# What you need to do
Starting with the opening line of the material, restate every line word for word, and end on the line containing "eine Definition der".
START Stored data
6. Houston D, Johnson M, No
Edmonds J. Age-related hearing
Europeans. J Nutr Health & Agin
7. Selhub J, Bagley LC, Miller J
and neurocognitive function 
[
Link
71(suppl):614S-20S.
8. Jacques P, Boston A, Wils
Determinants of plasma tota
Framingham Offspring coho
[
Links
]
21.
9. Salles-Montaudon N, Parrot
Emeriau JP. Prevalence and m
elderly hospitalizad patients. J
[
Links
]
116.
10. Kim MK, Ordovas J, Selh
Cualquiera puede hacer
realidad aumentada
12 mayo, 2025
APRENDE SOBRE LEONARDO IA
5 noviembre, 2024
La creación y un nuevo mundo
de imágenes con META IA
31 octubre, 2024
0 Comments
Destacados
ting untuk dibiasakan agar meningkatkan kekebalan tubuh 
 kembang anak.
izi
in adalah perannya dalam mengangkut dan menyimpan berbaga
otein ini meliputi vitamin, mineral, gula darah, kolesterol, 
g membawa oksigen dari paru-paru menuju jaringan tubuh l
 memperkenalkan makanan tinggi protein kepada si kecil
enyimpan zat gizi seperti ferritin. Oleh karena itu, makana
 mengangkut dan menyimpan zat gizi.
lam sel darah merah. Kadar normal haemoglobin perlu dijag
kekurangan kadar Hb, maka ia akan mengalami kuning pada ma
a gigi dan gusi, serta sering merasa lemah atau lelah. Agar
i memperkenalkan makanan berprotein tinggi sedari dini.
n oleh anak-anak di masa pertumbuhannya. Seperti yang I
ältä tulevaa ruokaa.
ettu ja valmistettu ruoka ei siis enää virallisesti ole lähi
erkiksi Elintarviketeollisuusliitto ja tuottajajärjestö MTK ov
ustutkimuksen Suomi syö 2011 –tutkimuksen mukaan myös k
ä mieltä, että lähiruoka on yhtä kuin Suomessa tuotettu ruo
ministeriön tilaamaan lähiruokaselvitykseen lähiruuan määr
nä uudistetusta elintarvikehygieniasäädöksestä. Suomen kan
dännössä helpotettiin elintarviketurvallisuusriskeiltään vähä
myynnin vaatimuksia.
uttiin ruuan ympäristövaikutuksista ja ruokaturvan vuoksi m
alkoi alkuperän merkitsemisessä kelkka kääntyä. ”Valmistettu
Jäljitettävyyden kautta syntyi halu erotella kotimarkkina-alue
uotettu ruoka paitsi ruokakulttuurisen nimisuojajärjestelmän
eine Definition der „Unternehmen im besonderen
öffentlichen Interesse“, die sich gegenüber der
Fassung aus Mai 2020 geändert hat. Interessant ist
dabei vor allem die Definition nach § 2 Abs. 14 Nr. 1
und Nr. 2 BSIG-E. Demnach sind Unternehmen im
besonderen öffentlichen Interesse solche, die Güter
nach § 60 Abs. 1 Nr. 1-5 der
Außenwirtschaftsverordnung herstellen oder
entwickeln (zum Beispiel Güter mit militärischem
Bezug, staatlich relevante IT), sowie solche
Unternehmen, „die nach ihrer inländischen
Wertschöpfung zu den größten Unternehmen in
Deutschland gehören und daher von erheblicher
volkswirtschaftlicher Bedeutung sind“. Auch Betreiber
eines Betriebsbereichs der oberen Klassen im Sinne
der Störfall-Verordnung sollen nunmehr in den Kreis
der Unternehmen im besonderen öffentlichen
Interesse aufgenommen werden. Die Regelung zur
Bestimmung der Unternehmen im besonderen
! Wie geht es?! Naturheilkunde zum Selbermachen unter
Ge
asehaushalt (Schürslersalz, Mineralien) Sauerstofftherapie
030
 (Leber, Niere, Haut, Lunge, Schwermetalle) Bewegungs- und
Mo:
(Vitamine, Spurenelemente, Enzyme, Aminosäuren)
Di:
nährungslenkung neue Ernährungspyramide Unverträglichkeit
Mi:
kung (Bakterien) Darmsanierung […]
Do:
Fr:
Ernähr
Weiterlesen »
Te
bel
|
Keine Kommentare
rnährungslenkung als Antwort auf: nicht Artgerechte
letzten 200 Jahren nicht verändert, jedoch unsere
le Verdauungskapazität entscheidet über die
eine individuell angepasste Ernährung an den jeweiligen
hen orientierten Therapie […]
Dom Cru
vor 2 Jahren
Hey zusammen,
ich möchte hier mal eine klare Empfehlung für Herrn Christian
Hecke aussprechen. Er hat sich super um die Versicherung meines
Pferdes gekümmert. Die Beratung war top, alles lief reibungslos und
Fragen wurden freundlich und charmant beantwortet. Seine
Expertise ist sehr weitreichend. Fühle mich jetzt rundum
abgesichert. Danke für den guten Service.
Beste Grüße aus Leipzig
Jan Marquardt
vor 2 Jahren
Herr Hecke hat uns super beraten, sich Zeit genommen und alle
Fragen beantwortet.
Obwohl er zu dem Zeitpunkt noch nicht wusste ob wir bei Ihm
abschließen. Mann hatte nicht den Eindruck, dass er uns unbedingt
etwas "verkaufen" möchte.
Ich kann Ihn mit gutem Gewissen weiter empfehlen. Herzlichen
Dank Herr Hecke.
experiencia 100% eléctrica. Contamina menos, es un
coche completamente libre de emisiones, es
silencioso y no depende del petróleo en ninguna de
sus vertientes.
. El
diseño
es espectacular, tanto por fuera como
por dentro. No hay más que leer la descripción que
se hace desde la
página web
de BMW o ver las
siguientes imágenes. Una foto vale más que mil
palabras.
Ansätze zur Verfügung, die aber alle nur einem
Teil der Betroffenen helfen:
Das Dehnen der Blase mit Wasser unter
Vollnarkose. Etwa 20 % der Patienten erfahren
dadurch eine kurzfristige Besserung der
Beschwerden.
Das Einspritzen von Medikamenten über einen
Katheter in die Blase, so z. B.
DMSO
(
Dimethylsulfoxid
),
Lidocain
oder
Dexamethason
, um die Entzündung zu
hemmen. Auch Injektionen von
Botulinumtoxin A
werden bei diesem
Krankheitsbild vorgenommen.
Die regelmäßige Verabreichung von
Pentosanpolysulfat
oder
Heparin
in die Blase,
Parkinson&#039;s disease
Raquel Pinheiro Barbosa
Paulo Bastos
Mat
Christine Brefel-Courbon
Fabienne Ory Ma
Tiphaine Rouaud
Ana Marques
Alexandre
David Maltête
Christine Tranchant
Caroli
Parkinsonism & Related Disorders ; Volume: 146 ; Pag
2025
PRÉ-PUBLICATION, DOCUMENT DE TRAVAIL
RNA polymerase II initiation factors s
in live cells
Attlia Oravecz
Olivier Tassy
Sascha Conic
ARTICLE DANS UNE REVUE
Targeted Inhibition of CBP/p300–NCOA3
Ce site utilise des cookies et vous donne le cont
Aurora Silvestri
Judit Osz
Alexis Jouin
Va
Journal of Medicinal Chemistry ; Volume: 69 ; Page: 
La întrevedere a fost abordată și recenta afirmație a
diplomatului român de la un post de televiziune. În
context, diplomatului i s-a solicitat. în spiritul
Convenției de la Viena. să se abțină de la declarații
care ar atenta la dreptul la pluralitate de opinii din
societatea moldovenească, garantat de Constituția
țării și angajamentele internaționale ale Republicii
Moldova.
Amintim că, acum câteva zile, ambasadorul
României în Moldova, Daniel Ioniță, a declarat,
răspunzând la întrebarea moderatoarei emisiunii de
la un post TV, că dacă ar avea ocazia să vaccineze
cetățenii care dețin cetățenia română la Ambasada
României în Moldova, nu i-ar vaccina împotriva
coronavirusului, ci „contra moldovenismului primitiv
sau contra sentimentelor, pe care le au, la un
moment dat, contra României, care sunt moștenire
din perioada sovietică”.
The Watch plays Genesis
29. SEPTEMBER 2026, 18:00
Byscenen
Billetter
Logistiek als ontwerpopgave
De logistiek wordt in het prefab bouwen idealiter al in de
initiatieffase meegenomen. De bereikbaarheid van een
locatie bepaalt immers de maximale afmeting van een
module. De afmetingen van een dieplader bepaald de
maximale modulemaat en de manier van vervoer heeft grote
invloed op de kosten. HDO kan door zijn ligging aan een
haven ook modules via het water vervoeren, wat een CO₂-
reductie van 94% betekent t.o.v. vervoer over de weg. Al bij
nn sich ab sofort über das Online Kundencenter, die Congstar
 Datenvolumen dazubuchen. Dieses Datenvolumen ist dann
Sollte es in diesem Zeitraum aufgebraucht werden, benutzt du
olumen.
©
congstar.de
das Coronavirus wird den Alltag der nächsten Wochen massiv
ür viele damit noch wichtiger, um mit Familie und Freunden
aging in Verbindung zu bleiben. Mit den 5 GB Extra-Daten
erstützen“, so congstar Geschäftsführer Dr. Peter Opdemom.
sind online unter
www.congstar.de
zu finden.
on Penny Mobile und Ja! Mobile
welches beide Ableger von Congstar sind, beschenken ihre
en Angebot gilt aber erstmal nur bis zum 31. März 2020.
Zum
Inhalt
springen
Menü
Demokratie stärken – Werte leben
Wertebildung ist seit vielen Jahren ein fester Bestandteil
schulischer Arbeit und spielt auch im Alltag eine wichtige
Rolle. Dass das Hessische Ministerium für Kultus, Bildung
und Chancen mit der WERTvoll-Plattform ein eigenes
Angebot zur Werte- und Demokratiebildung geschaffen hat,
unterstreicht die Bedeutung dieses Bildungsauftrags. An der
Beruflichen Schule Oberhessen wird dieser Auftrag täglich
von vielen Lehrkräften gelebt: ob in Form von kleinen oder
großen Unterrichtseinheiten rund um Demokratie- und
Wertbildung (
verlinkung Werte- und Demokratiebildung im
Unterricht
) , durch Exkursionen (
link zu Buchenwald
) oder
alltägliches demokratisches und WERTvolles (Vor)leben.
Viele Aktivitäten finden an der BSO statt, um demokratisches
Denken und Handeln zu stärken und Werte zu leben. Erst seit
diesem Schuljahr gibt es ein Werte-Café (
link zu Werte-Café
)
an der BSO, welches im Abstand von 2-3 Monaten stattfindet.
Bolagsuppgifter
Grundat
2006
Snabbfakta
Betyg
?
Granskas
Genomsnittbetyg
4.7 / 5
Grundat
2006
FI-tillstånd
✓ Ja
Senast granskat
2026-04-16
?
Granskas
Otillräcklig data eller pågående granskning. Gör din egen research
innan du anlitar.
END Stored data
# Solution to this task
6. Houston D, Johnson M, No
Edmonds J. Age-related hearing
Europeans. J Nutr Health & Agin
7. Selhub J, Bagley LC, Miller J
and neurocognitive function 
[
Link
71(suppl):614S-20S.
8. Jacques P, Boston A, Wils
Determinants of plasma tota
Framingham Offspring coho
[
Links
]
21.
9. Salles-Montaudon N, Parrot
Emeriau JP. Prevalence and m
elderly hospitalizad patients. J
[
Links
]
116.
10. Kim MK, Ordovas J, Selh
Cualquiera puede hacer
realidad aumentada
12 mayo, 2025
APRENDE SOBRE LEONARDO IA
5 noviembre, 2024
La creación y un nuevo mundo
de imágenes con META IA
31 octubre, 2024
0 Comments
Destacados
ting untuk dibiasakan agar meningkatkan kekebalan tubuh 
 kembang anak.
izi
in adalah perannya dalam mengangkut dan menyimpan berbaga
otein ini meliputi vitamin, mineral, gula darah, kolesterol, 
g membawa oksigen dari paru-paru menuju jaringan tubuh l
 memperkenalkan makanan tinggi protein kepada si kecil
enyimpan zat gizi seperti ferritin. Oleh karena itu, makana
 mengangkut dan menyimpan zat gizi.
lam sel darah merah. Kadar normal haemoglobin perlu dijag
kekurangan kadar Hb, maka ia akan mengalami kuning pada ma
a gigi dan gusi, serta sering merasa lemah atau lelah. Agar
i memperkenalkan makanan berprotein tinggi sedari dini.
n oleh anak-anak di masa pertumbuhannya. Seperti yang I
ältä tulevaa ruokaa.
ettu ja valmistettu ruoka ei siis enää virallisesti ole lähi
erkiksi Elintarviketeollisuusliitto ja tuottajajärjestö MTK ov
ustutkimuksen Suomi syö 2011 –tutkimuksen mukaan myös k
ä mieltä, että lähiruoka on yhtä kuin Suomessa tuotettu ruo
ministeriön tilaamaan lähiruokaselvitykseen lähiruuan määr
nä uudistetusta elintarvikehygieniasäädöksestä. Suomen kan
dännössä helpotettiin elintarviketurvallisuusriskeiltään vähä
myynnin vaatimuksia.
uttiin ruuan ympäristövaikutuksista ja ruokaturvan vuoksi m
alkoi alkuperän merkitsemisessä kelkka kääntyä. ”Valmistettu
Jäljitettävyyden kautta syntyi halu erotella kotimarkkina-alue
uotettu ruoka paitsi ruokakulttuurisen nimisuojajärjestelmän
eine Definition der „Unternehmen im besonderen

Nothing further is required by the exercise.